**TRY IT:**
Where the lines below hold images, skip those and copy every word exactly.

**MATERIAL PROVIDED:**
============================================================

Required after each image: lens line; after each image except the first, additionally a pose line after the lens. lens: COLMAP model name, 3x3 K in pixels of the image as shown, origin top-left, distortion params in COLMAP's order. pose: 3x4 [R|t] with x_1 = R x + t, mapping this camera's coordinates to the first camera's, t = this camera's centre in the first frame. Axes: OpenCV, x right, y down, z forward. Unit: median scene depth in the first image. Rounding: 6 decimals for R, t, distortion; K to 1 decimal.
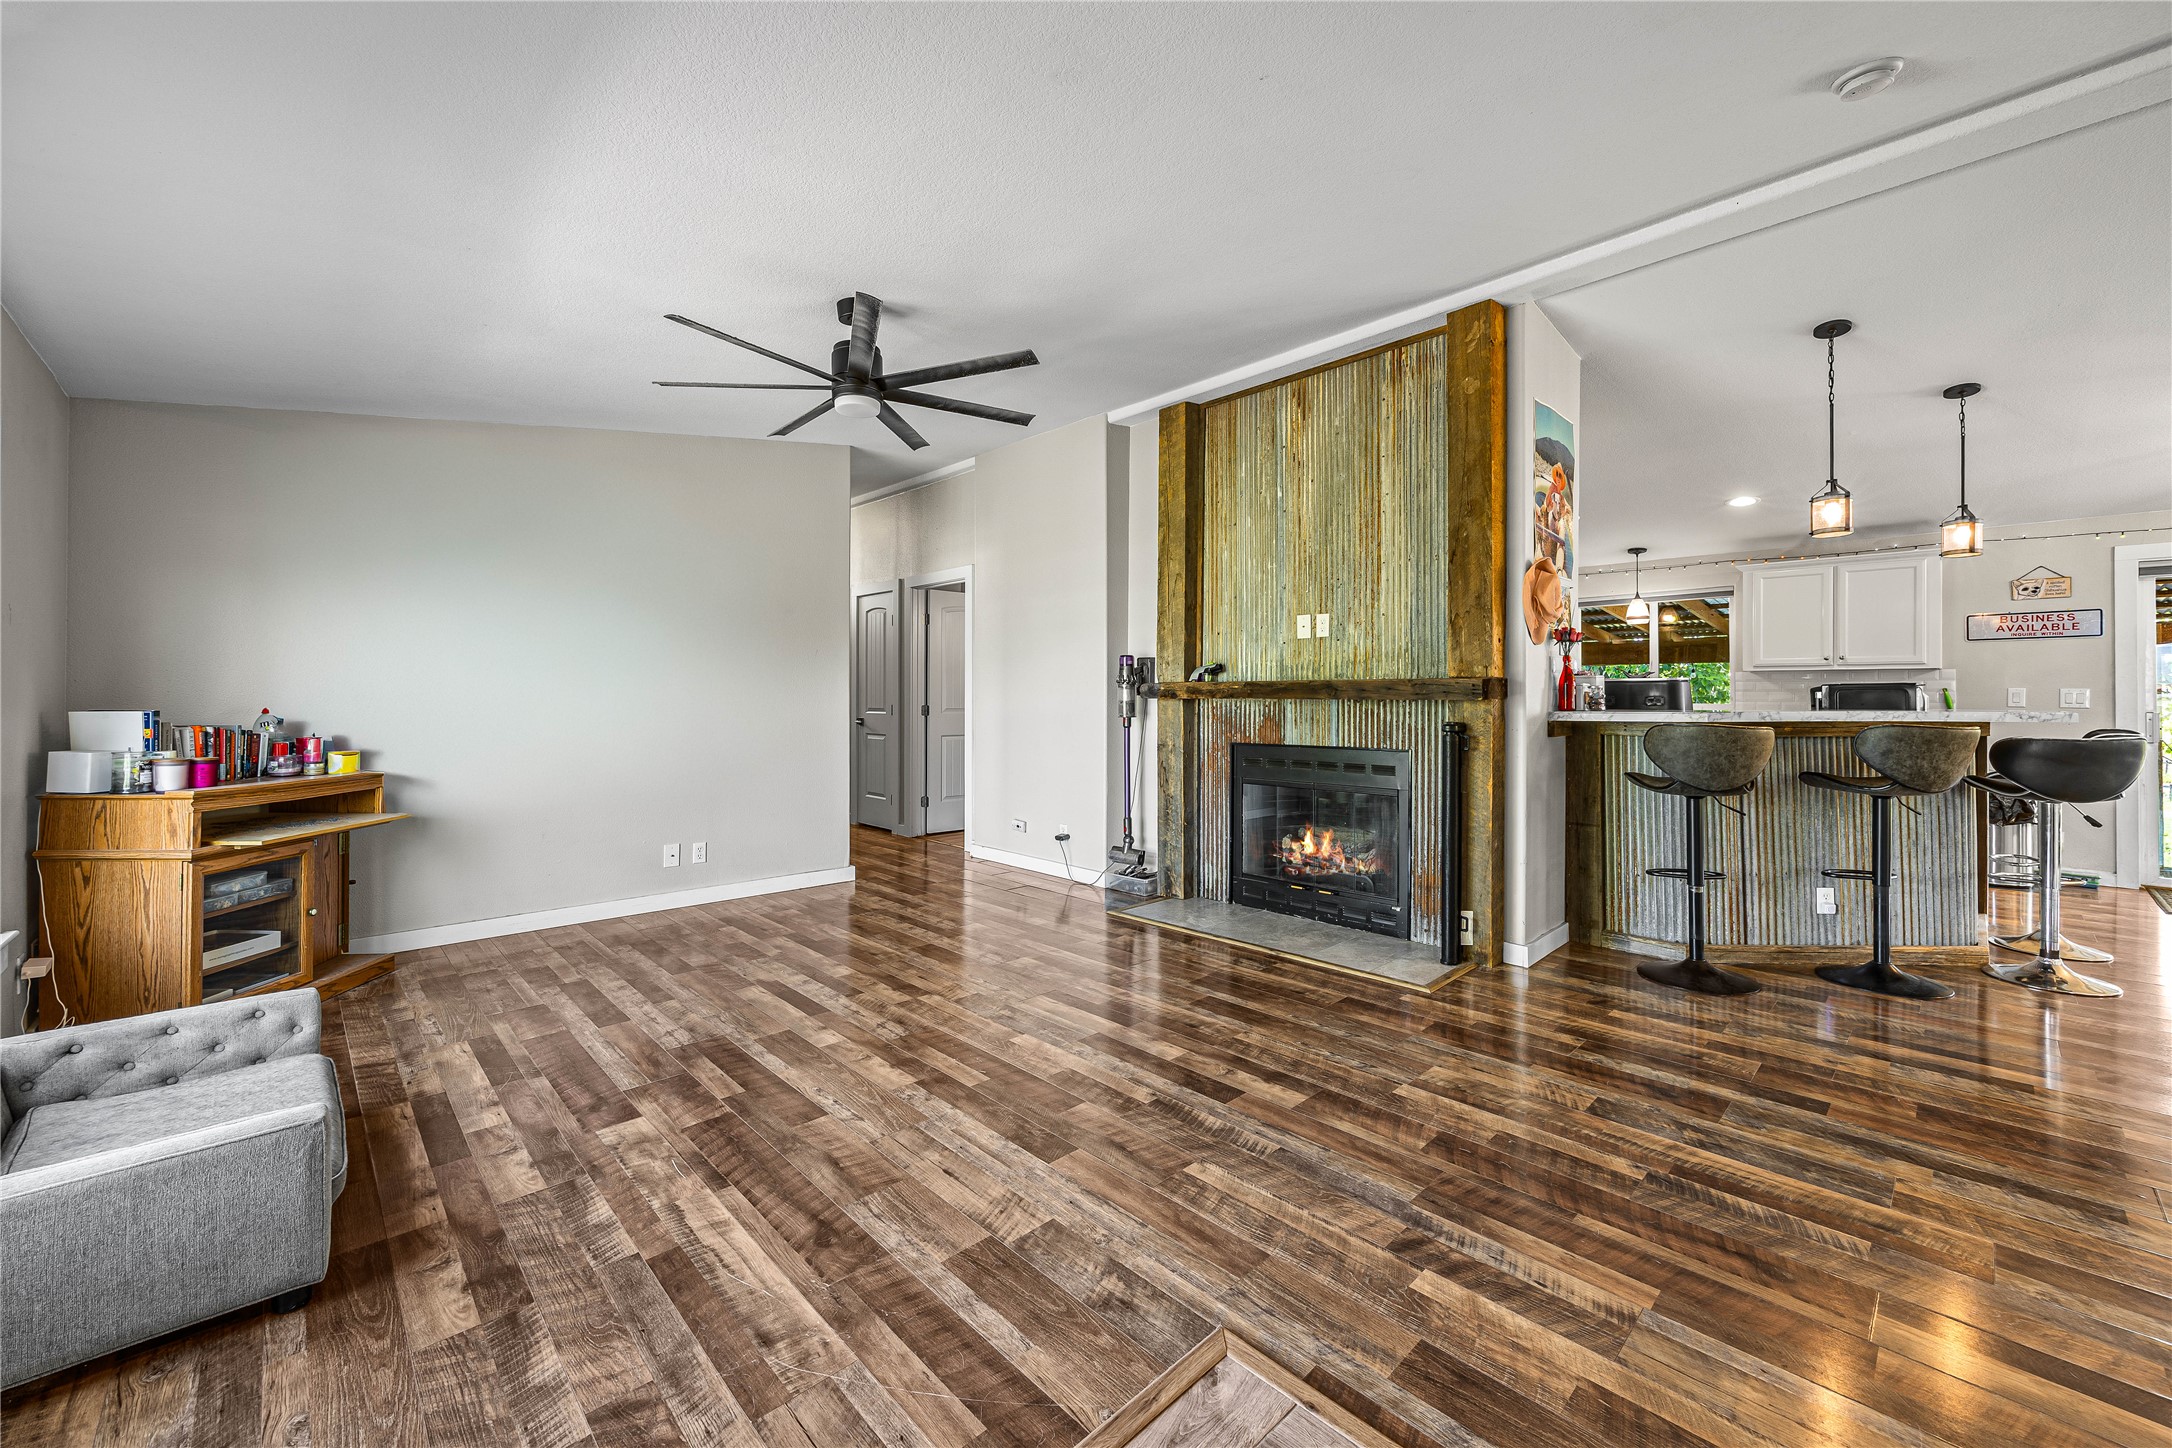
lens RADIAL K [[852.8, 0, 1088.9], [0, 852.8, 690.2], [0, 0, 1]] dist [0.000713, 0.000076]
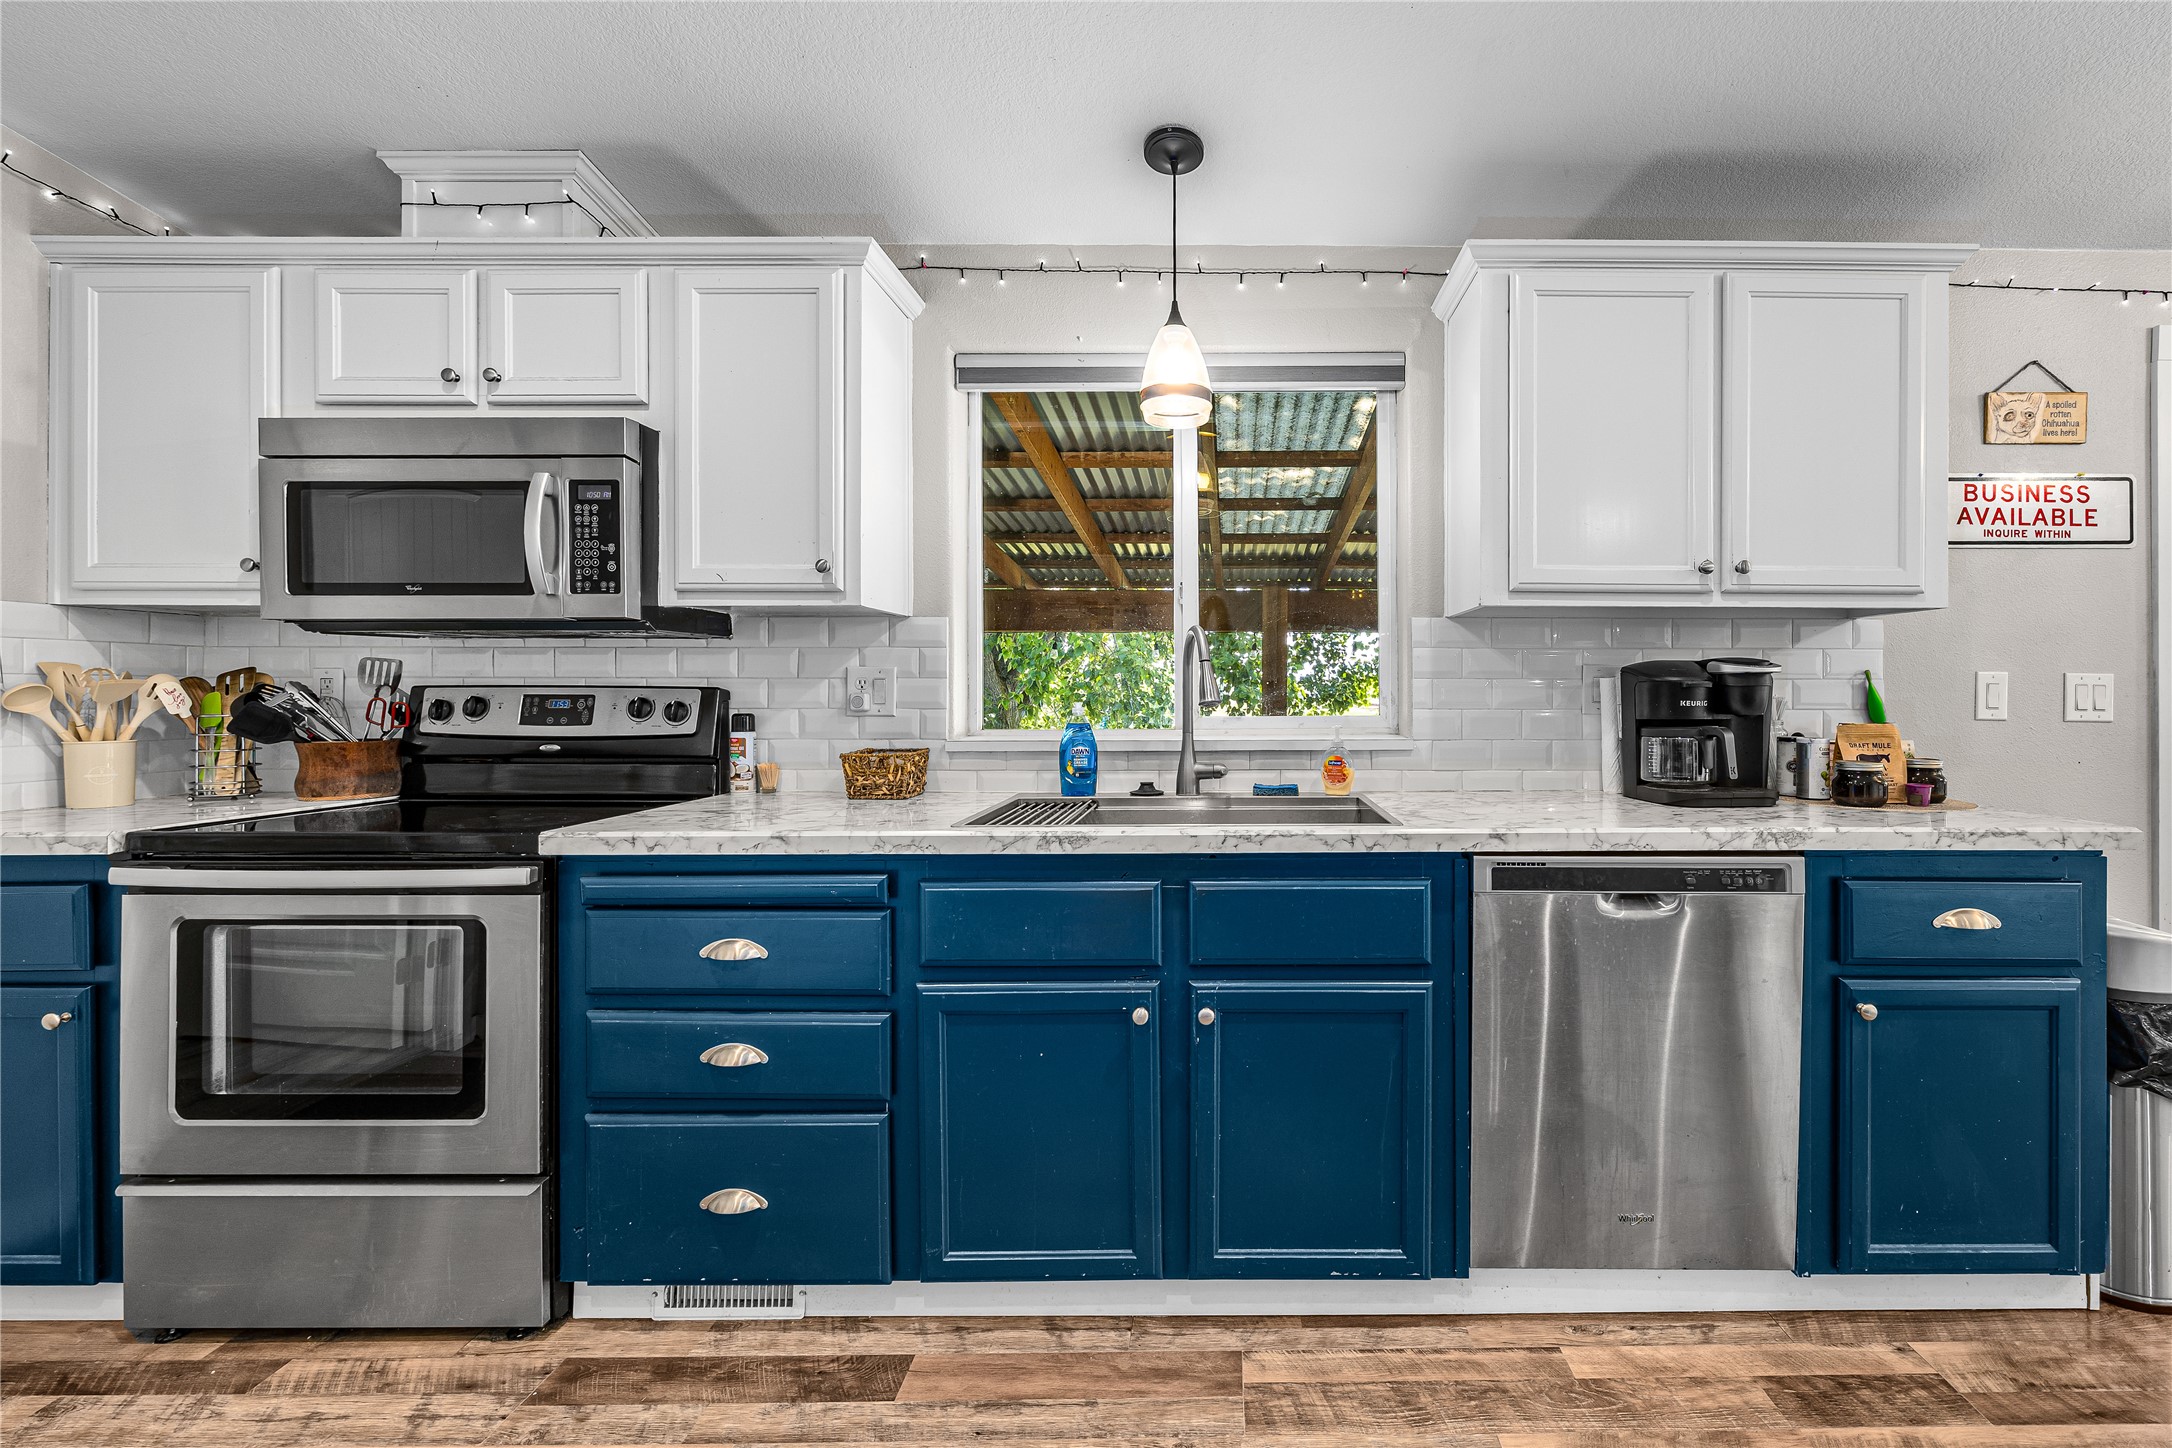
lens RADIAL K [[861.7, 0, 1079.2], [0, 861.7, 677.8], [0, 0, 1]] dist [-0.001509, -0.000128]
pose [[0.687929, 0.006323, 0.725750, 1.017292], [-0.005205, 0.999979, -0.003778, 0.008547], [-0.725759, -0.001179, 0.687948, 2.020064]]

============================================================

**RESPONSE BOX:**
Required after each image: lens line; after each image except the first, additionally a pose line after the lens. lens: COLMAP model name, 3x3 K in pixels of the image as shown, origin top-left, distortion params in COLMAP's order. pose: 3x4 [R|t] with x_1 = R x + t, mapping this camera's coordinates to the first camera's, t = this camera's centre in the first frame. Axes: OpenCV, x right, y down, z forward. Unit: median scene depth in the first image. Rounding: 6 decimals for R, t, distortion; K to 1 decimal.
lens RADIAL K [[852.8, 0, 1088.9], [0, 852.8, 690.2], [0, 0, 1]] dist [0.000713, 0.000076]
lens RADIAL K [[861.7, 0, 1079.2], [0, 861.7, 677.8], [0, 0, 1]] dist [-0.001509, -0.000128]
pose [[0.687929, 0.006323, 0.725750, 1.017292], [-0.005205, 0.999979, -0.003778, 0.008547], [-0.725759, -0.001179, 0.687948, 2.020064]]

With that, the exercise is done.